Config#
Meddlr offers a key-value based config system which enables instantiating and connecting objects in a standardized way. This enables common behaviors during data loading, model training, and evaluation.
This config system is built with YAML and yacs <https://github.com/rbgirshick/yacs>. Note that not all Python functionality can be emulated by the dictionary-like YAML format. In these cases, use the Meddlr API to compose your logic.
This structure is inspired by the YAML-based configuration in detectron2 <https://detectron2.readthedocs.io/en/latest/tutorials/configs.html#yacs-configs>`
Basic Usage#
Configs are structured nested dictionaries that are represented by nested meddlr.config.CfgNode in Meddlr.

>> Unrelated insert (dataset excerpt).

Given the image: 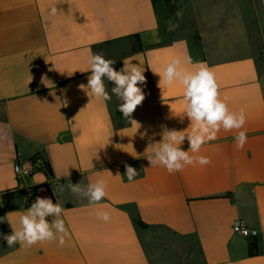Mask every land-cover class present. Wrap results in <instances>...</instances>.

These configs can be controlled in a number of ways:
from meddlr.config import get_cfg
cfg = get_cfg()
# Edit the config in code.
cfg.SOLVER.LR = 0.01 # override the learning rate in the config
cfg.SOLVER.TRAIN_BATCH_SIZE = 32 # override the training batch size
# Read the config from a file.
cfg.merge_from_file("my_config_file.yaml")
# Edit the config from a flattened list of key value pairs.
cfg.merge_from_list(["SOLVER.LR", 0.01, "SOLVER.TRAIN_BATCH_SIZE", 32])
# Write the config to a file.
with open("new_config_file.yaml", "w") as f:
cfg.dump(f)
When initializing configs from YAML files, users can specify a special _BASE_: base_config.yaml field, which will load a base config file first. Values in the base config will be overwritten by values specified in the config. This can be useful for setting up common settings across multiple experiments. A trove of base config files can be found on GitHub <https://github.com/ad12/meddlr/tree/main/configs>.
You can find more details about the specific config options in meddlr/config/config.py
Extending the Config System#
As developers, we may often want to extend the default config system to support new features.
Projects that use the Meddlr library should extend the default config in their own code.
from meddlr.config import get_cfg, set_cfg
def add_new_fields(cfg):
cfg.NEW_FIELD = 0
cfg.NEW_FIELD_STR = "default"
cfg = get_cfg()
cfg = add_new_fields(cfg)
# Set the default config to the updated config.
set_cfg(cfg)
# Now you can use the config.
cfg.merge_from_file("my_project_experiment1.yaml")
Recommended Practices#
Keep config files lightweight. Refactor common config fields into a base config.
Save your config file in your experiments. This will be done for you if you use meddlr.engine.default_setup
Reuse config fields in your code when possible. Do not duplicate existing config fields.